We had respect, even for the bands that we opened for within our local area – Zebra and Lillian Axe who went onto major label contracts – and we became good friends with those guys. Even before they were on a label, they were still bigger than us- and we did what they told us to do. Not every band, but in general you see it in a lot of us. One of the things that really pisses me off is when the local band is supposed to be on at 7:30, and then it’s 7:35 – okay guys, let’s go on. They tell us their drummer is down at the bar or whatever, they try to push the show back and what it does is it pushes the headliner back during the week to where you are going on so fucking late that your fans have to go. People buy merch, drink some beers, hear a couple of songs and have to go home as they have to get to work the next morning.

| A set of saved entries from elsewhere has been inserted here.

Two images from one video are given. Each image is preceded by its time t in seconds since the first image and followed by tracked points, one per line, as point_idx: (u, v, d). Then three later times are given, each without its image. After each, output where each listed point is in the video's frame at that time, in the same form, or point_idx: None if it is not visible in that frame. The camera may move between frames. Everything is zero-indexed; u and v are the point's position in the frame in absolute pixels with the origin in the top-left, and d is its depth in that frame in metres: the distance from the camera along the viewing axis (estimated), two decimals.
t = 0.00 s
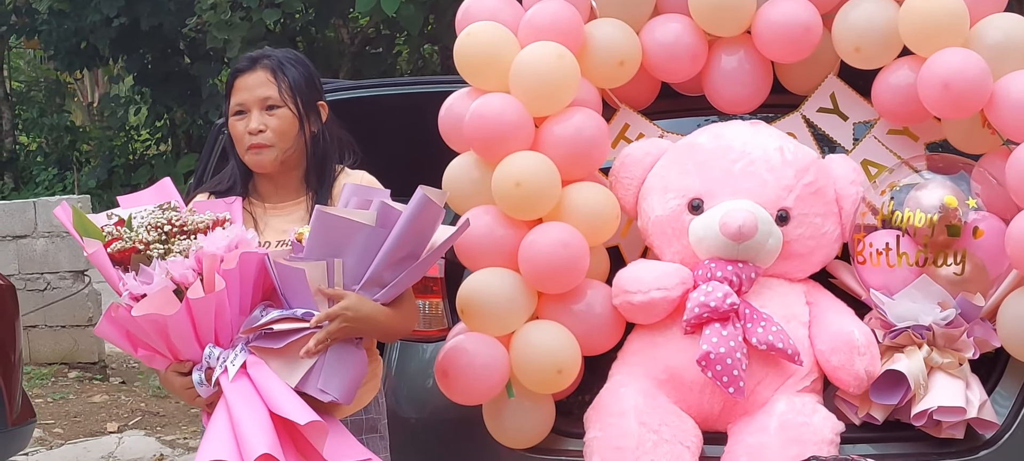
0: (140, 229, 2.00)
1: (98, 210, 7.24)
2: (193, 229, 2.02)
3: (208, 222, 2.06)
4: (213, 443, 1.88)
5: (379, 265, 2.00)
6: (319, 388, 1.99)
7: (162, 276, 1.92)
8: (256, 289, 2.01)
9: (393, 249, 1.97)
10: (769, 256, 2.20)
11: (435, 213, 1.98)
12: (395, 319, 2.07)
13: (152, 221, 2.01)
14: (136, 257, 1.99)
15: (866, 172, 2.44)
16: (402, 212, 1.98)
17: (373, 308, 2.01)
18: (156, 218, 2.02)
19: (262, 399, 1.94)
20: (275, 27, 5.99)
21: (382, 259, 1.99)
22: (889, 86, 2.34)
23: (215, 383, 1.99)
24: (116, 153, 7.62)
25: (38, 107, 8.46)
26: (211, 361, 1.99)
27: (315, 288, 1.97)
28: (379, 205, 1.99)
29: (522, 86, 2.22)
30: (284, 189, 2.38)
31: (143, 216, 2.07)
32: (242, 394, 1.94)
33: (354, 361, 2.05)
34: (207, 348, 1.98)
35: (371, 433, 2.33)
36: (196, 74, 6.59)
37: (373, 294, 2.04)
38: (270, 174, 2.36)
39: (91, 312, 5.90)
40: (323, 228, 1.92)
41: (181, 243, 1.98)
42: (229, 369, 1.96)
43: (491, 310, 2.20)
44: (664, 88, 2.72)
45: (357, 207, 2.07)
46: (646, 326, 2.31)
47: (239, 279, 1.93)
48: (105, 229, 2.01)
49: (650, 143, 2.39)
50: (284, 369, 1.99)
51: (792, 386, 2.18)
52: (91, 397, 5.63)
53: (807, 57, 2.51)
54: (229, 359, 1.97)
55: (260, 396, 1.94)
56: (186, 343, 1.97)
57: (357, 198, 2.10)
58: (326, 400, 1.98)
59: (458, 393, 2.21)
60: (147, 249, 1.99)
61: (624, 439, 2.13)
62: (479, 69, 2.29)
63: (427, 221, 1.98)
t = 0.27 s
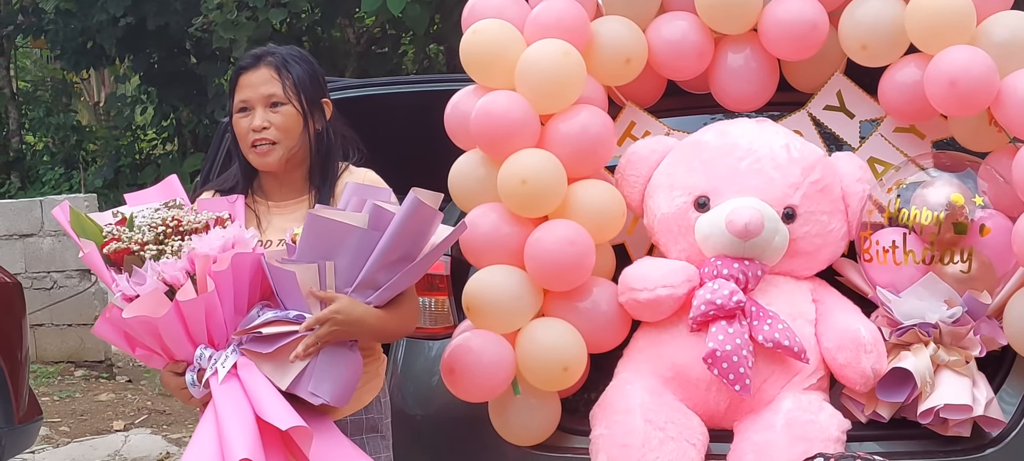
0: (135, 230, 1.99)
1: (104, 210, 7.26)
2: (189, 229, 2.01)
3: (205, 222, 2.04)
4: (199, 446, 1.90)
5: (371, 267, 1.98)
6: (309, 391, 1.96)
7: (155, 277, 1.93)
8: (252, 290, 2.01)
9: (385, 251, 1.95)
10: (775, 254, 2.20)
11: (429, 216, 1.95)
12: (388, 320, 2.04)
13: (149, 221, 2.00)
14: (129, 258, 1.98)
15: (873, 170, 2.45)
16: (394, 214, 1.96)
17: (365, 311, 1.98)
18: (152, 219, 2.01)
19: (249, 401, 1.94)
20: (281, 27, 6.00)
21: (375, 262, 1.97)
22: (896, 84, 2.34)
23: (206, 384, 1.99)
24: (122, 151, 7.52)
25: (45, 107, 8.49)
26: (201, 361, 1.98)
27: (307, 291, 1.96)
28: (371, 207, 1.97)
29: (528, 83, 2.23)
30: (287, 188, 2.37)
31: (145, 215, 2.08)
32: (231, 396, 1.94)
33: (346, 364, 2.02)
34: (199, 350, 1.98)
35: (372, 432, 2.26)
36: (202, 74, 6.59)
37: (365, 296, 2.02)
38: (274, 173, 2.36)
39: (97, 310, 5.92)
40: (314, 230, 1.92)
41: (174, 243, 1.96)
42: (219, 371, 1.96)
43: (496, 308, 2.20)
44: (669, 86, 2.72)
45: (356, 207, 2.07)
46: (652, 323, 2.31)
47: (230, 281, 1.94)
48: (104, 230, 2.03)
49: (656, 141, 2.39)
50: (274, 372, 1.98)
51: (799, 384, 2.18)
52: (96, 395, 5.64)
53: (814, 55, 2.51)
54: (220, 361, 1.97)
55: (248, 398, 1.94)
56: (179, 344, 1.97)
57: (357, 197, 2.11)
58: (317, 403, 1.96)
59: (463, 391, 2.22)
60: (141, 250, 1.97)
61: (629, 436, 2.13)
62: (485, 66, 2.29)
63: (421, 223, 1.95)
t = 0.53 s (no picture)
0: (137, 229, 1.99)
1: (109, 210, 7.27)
2: (191, 229, 2.01)
3: (207, 222, 2.04)
4: (198, 448, 1.90)
5: (371, 269, 1.98)
6: (308, 394, 1.97)
7: (155, 278, 1.91)
8: (254, 290, 2.01)
9: (385, 253, 1.95)
10: (780, 253, 2.20)
11: (429, 217, 1.95)
12: (389, 321, 2.04)
13: (151, 221, 2.00)
14: (131, 258, 1.98)
15: (879, 169, 2.44)
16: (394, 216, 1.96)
17: (365, 312, 1.98)
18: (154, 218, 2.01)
19: (249, 403, 1.94)
20: (286, 27, 6.00)
21: (375, 263, 1.97)
22: (902, 84, 2.34)
23: (207, 385, 1.99)
24: (127, 152, 7.51)
25: (50, 107, 8.46)
26: (201, 363, 1.97)
27: (306, 292, 1.97)
28: (371, 209, 1.97)
29: (534, 83, 2.23)
30: (291, 186, 2.38)
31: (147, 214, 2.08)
32: (232, 397, 1.94)
33: (346, 366, 2.02)
34: (199, 350, 1.97)
35: (374, 433, 2.24)
36: (208, 74, 6.59)
37: (365, 298, 2.02)
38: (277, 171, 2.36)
39: (103, 310, 5.94)
40: (313, 232, 1.92)
41: (176, 243, 1.96)
42: (219, 372, 1.95)
43: (501, 307, 2.20)
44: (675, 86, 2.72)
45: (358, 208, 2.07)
46: (657, 323, 2.31)
47: (232, 280, 1.94)
48: (106, 229, 2.03)
49: (661, 140, 2.39)
50: (274, 374, 1.98)
51: (804, 384, 2.17)
52: (102, 395, 5.65)
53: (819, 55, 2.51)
54: (220, 363, 1.97)
55: (248, 401, 1.94)
56: (180, 345, 1.97)
57: (359, 197, 2.10)
58: (315, 405, 1.96)
59: (467, 390, 2.22)
60: (142, 250, 1.97)
61: (635, 436, 2.12)
62: (490, 66, 2.29)
63: (421, 225, 1.95)
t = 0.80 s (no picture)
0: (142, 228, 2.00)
1: (112, 209, 7.29)
2: (195, 227, 2.03)
3: (211, 221, 2.06)
4: (205, 445, 1.90)
5: (380, 264, 1.99)
6: (318, 389, 1.96)
7: (161, 275, 1.94)
8: (258, 289, 2.01)
9: (394, 248, 1.96)
10: (784, 254, 2.20)
11: (438, 213, 1.96)
12: (396, 318, 2.04)
13: (155, 219, 2.02)
14: (136, 255, 2.00)
15: (882, 171, 2.45)
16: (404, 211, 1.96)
17: (374, 308, 1.99)
18: (159, 217, 2.03)
19: (257, 399, 1.94)
20: (290, 26, 6.00)
21: (384, 259, 1.98)
22: (905, 85, 2.34)
23: (212, 382, 1.99)
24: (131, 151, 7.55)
25: (53, 106, 8.50)
26: (207, 360, 1.99)
27: (316, 287, 1.97)
28: (381, 205, 1.98)
29: (537, 83, 2.23)
30: (293, 188, 2.38)
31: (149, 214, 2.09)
32: (238, 394, 1.95)
33: (354, 362, 2.03)
34: (205, 348, 1.98)
35: (377, 433, 2.24)
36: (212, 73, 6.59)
37: (374, 294, 2.03)
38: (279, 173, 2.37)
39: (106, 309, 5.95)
40: (324, 227, 1.93)
41: (181, 241, 1.99)
42: (226, 368, 1.96)
43: (504, 306, 2.20)
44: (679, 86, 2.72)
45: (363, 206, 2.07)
46: (660, 323, 2.31)
47: (237, 280, 1.93)
48: (109, 228, 2.03)
49: (665, 141, 2.39)
50: (283, 370, 1.98)
51: (808, 384, 2.17)
52: (104, 394, 5.66)
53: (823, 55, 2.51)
54: (227, 358, 1.97)
55: (256, 397, 1.95)
56: (185, 344, 1.98)
57: (363, 196, 2.11)
58: (326, 400, 1.96)
59: (471, 389, 2.22)
60: (147, 248, 1.99)
61: (638, 437, 2.12)
62: (494, 66, 2.29)
63: (430, 220, 1.96)
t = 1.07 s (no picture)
0: (139, 230, 1.99)
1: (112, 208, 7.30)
2: (191, 229, 2.01)
3: (209, 222, 2.05)
4: (202, 448, 1.90)
5: (377, 267, 1.99)
6: (315, 392, 1.97)
7: (158, 278, 1.92)
8: (255, 290, 2.02)
9: (392, 251, 1.96)
10: (783, 254, 2.20)
11: (435, 215, 1.96)
12: (394, 320, 2.05)
13: (152, 221, 2.01)
14: (132, 258, 1.99)
15: (881, 171, 2.45)
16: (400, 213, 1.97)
17: (371, 311, 1.99)
18: (156, 219, 2.01)
19: (255, 402, 1.95)
20: (291, 26, 6.01)
21: (381, 261, 1.98)
22: (905, 86, 2.34)
23: (210, 385, 1.99)
24: (131, 150, 7.57)
25: (55, 105, 8.55)
26: (205, 362, 1.98)
27: (312, 290, 1.97)
28: (377, 206, 1.98)
29: (537, 83, 2.23)
30: (289, 187, 2.38)
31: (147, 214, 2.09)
32: (236, 397, 1.95)
33: (352, 364, 2.02)
34: (203, 350, 1.98)
35: (376, 432, 2.24)
36: (212, 72, 6.59)
37: (372, 296, 2.03)
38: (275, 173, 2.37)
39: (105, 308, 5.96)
40: (320, 230, 1.93)
41: (177, 243, 1.97)
42: (224, 371, 1.96)
43: (503, 306, 2.20)
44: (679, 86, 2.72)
45: (360, 207, 2.07)
46: (660, 324, 2.31)
47: (234, 280, 1.95)
48: (107, 229, 2.04)
49: (664, 141, 2.40)
50: (280, 373, 1.98)
51: (806, 384, 2.18)
52: (104, 393, 5.66)
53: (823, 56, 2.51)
54: (224, 361, 1.97)
55: (253, 400, 1.95)
56: (183, 346, 1.97)
57: (361, 196, 2.11)
58: (323, 404, 1.97)
59: (470, 390, 2.22)
60: (144, 250, 1.98)
61: (637, 436, 2.13)
62: (494, 66, 2.29)
63: (427, 222, 1.96)
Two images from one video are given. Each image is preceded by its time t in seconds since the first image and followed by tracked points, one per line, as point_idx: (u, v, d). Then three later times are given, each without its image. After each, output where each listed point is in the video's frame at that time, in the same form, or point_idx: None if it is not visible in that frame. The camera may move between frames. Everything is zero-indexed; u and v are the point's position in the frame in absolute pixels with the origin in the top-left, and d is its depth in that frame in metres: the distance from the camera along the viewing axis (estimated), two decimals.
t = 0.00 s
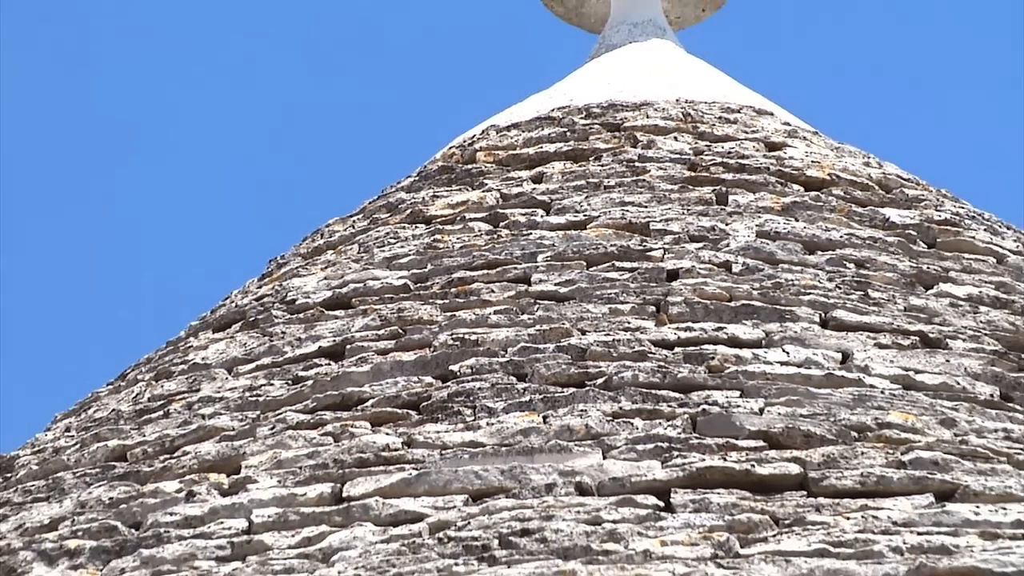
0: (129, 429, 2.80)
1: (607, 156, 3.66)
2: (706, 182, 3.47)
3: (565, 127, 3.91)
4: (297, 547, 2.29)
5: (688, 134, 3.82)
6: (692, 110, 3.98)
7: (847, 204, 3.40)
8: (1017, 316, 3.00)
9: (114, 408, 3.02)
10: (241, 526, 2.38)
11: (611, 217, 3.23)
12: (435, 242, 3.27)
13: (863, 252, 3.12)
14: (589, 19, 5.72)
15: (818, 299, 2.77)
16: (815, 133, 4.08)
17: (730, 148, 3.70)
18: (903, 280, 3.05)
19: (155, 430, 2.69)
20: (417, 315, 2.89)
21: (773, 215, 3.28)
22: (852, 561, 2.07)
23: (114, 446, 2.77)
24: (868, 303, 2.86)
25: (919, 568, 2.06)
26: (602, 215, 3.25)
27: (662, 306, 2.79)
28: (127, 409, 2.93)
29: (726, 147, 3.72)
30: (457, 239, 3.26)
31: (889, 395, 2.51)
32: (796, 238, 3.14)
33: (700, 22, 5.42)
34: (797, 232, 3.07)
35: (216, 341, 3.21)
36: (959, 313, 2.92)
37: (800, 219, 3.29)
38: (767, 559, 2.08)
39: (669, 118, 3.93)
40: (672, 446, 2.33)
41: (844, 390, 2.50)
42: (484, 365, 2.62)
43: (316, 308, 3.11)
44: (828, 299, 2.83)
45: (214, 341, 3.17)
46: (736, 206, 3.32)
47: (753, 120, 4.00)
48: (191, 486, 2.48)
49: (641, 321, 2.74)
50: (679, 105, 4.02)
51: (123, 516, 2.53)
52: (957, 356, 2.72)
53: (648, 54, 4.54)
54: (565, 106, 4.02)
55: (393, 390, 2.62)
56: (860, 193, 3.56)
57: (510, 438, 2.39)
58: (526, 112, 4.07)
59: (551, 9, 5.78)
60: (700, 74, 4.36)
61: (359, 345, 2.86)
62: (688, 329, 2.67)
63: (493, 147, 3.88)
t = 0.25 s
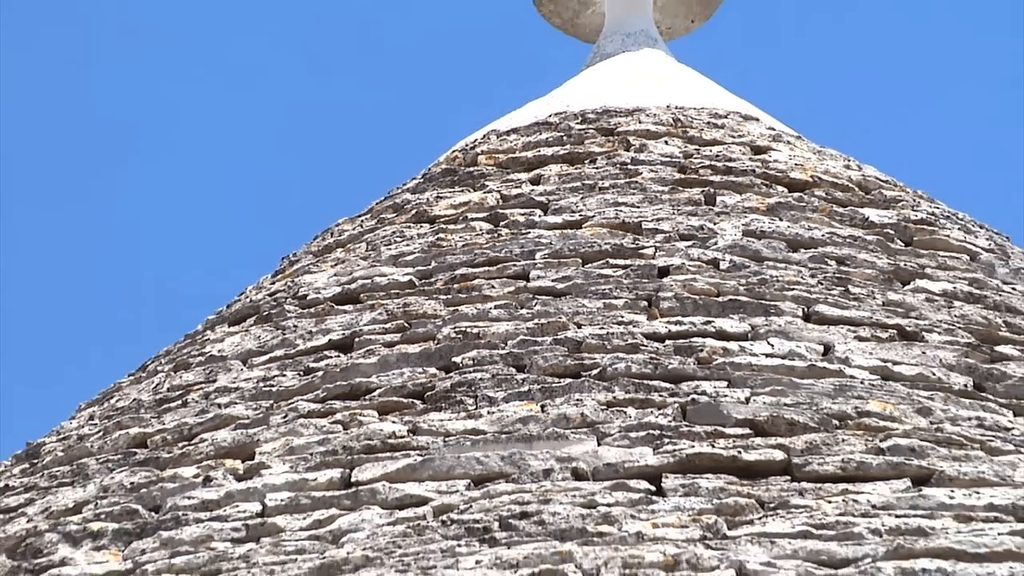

The younger bands that do have respect, and every band from my era had that respect- if you didn’t, you wouldn’t be asked to play. We’ve always had a good reputation for treating the bands that we tour with, whether we are an opening act or someone is under us- we try to treat them with respect and help them out as much as possible. That’s the biggest thing missing today. I had a kid in San Diego a while back during a Crowbar tour come up to me and say, ‘hey man- it’s cool to be jamming with you all tonight. I am going to let you know, we are hot around this area- so watch out!’ I’m like ‘okay’… you are a local band, never to be heard from again, and you are going to tell (us) that I better be scared because you are going to blow us off the stage. That’s the example I’m saying. You don’t blow away a band- you blow away a crowd. Because it’s different types of music. If we play with Hatebreed, some people will love it, some people will hate it. Hatebreed toured with Type O Negative – and they faced the same thing. A lot of the goth chicks were there to see Pete, and left.

Dead Rhetoric: When it came to the Beavis and Butthead exposure, did it help the band despite the fact that you were being made fun of?

Windstein: It did help. The thing is, we sent a master package to Mike Judge. A t-shirt, a letter, a master video thing ready to be played, we were big fans of the show. We know they will make fun of us for being fat- fat, bald dudes. We wanted to be on the show, it’s a classic show. We knew there were going to be jokes, but as long as it’s not like they suck, we were fine. We were on two episodes, and there was a third episode where one of them was trapped in a box and they said, ‘why don’t we get one of those fat guys from Crowbar to break him out!’ (laughs). In the Beavis and Butthead dictionary, it says Crowbar- four fat dudes (laughs). Two of the guys in the band were not fat at the time. I’ve always been the class clown- I make fun of myself all the time, that’s just a part of my personality. I have thick skin.

It did do a lot. There’s rarely a day that goes by that somebody doesn’t talk about us being on the show. So it worked.

Dead Rhetoric: What’s on the agenda for the rest of 2018 into 2019 for Crowbar?

Windstein: A lot of touring for the rest of this year. Trying to do a new record around the end of the year. Around the first of the year we should be ready to hit the studio. I’d like to start writing as we have a few breaks, Matt (Brunson) and I get together so we can start writing. It’s been since November of 2016, and it will be around 2 years and we can finish up the remainder of our touring cycle to get back into the studio.